All of these factors are likely to have played a role in the Alpha-associated springtime spike in Michigan. According to cellphone mobility data from that period, people in the state had gone back to nearly pre-pandemic levels of movement, says Emily Martin, an epidemiologist at the University of Michigan. The Alpha variant also got to Michigan relatively early, and happened to find its way into groups of young people who were not yet eligible to be vaccinated. “It was sort of bad timing,” Martin told me. If Alpha had arrived a little later, or the vaccines a little earlier, then Michigan might have looked more like the rest of the country, where immunization was able to blunt Alpha’s impact. In the race between variants and vaccines elsewhere in the U.S., vaccines won.
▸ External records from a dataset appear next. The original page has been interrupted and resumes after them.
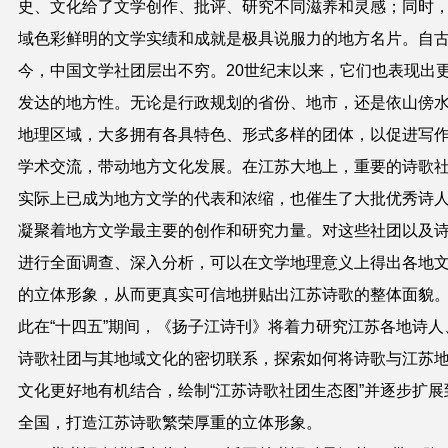
史、文化给了文学创作、批评、研究不同滋养和灵感；同时
域色彩鲜明的文学实绩和成就是极具说服力的地方名片。自
今，中国文学社团层出不穷。
20
世纪末以来，它们也表现出
发达的地方性。无论是行政规划的省份、地市，还是依山傍
地理区域，大多拥有各具特色、形式多样的团体，以促进写
学术交流，带动地方文化发展。在江苏大地上，重要的诗歌
实际上已成为地方文学的代表和浓缩，也催生了大批优秀诗
凝聚着地方文学最主要的创作和研究力量。对这些社团以及
进行全面调查、深入分析，可以在文学地理意义上得出各地
的立体形象，从而更真实可信地拼贴出江苏诗歌的整体面貌
此在“十四五”期间，《扬子江诗刊》将着力研究江苏各地诗人
诗歌社团与其地域文化的密切联系，探索如何将诗歌与江苏
文化更好地有机结合，绘制“江苏诗歌社团生态图”并逐步扩展
全国，打造江苏诗歌繁荣厚重的立体形象。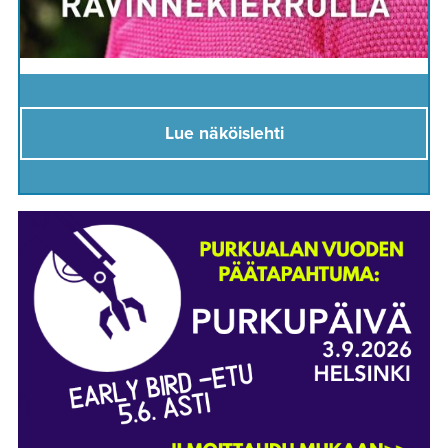
Lue näköislehti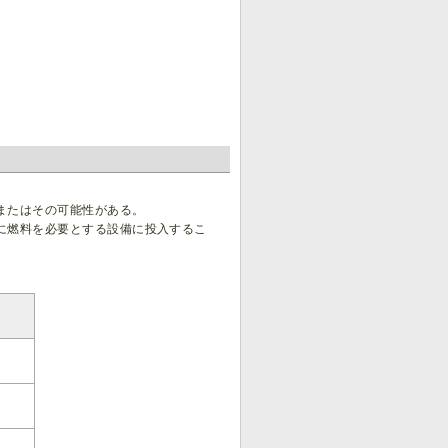
またはその可能性がある。
に燃料を必要とする設備に投入するこ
Two concepts about viral spread help explain why timing and chance make such a difference. First, the coronavirus spreads exponentially, which means that even a slight delay in mitigation efforts can lead to dramatically different outcomes. Second, the virus’s spread is what epidemiologists call “overdispersed,” which means that the majority of patients do not infect anyone else but a small handful might infect dozens of people. In other words, most sparks of infection do not catch fire. But occasionally a single infection might cause an early super-spreader event, which ends up seeding a major outbreak. “Looking from state to state, it can be like, ‘Well, why is this state doing well versus that state?’ Sometimes it’s just luck,” says Adam Lauring, a virologist at the University of Michigan.
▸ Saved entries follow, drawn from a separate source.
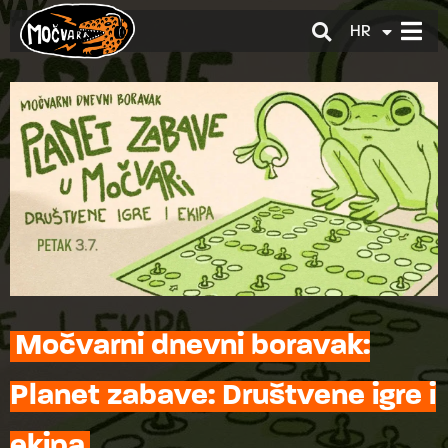
HR
EN
Močvarni dnevni boravak:
Planet zabave: Društvene igre i
ekipa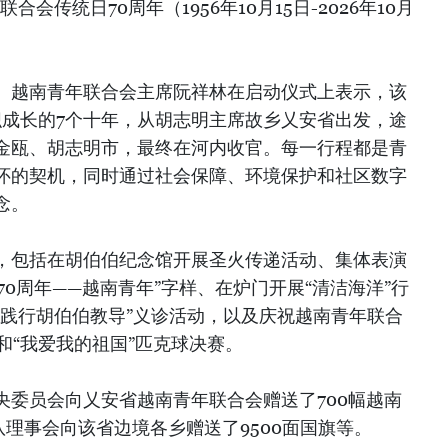
会传统日70周年（1956年10月15日-2026年10月
、越南青年联合会主席阮祥林在启动仪式上表示，该
织成长的7个十年，从胡志明主席故乡乂安省出发，途
金瓯、胡志明市，最终在河内收官。每一行程都是青
怀的契机，同时通过社会保障、环境保护和社区数字
念。
，包括在胡伯伯纪念馆开展圣火传递活动、集体表演
70周年——越南青年”字样、在炉门开展“清洁海洋”行
生践行胡伯伯教导”义诊活动，以及庆祝越南青年联合
和“我爱我的祖国”匹克球决赛。
央委员会向乂安省越南青年联合会赠送了700幅越南
队理事会向该省边境各乡赠送了9500面国旗等。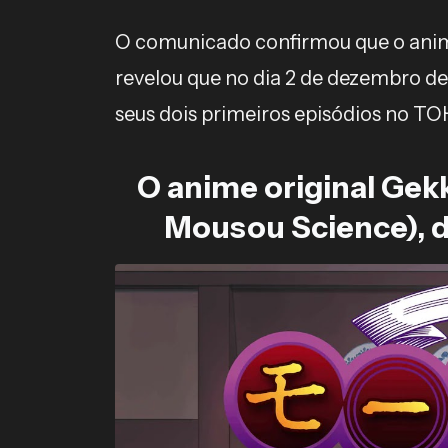
O comunicado confirmou que o anim
revelou que no dia 2 de dezembro de
seus dois primeiros episódios no T
O anime original Ge
Mousou Science), d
In predicting how variants will behave, much of the world has looked to the U.K., where an excellent and comprehensive genomic-surveillance program has tracked the rise of Alpha and now Delta. Alpha made up 98 percent of all COVID-19 cases in the U.K. at that variant’s peak in March; Delta has since taken over, accounting for almost all new cases. It’s too early to say whether the U.S. will follow the same trajectory. Alpha was responsible for anywhere from 38 to 86 percent of all new U.S. cases last month, depending on the state. Nathan Grubaugh, an epidemiologist at Yale, says this fact suggests the limits of comparing the two countries. “The U.S. is far more heterogeneous than the U.K.,” he told me, with more diversity in viruses and bigger geographic differences in vaccine uptake. When it comes to Delta, he said, “that means some places are going to be impacted harder.” And most likely, those places are going to be the ones where fewer people have been vaccinated.
Experts agree that vaccines are the best way to stop Delta. Data from the U.K. suggest that one dose of the Pfizer vaccine offers only 34 percent protection against the variant, while two doses provide 88 percent. Large swaths of the U.S., however, are still struggling to get people to take any doses at all. A recent Washington Post analysis found more than 100 counties where less than 20 percent of the population has been vaccinated. “Whatever cracks that we have in our program for getting communities vaccinated, that’s what Delta is going to exploit,” Martin said.
The U.S. at least has an ample supply of vaccines to fill those cracks; the challenge is a social one. In countries without enough doses to stop it, Delta portends far more trouble. In some ways, it’s a luxury to say that Delta’s eventual effects in the U.S. are unpredictable.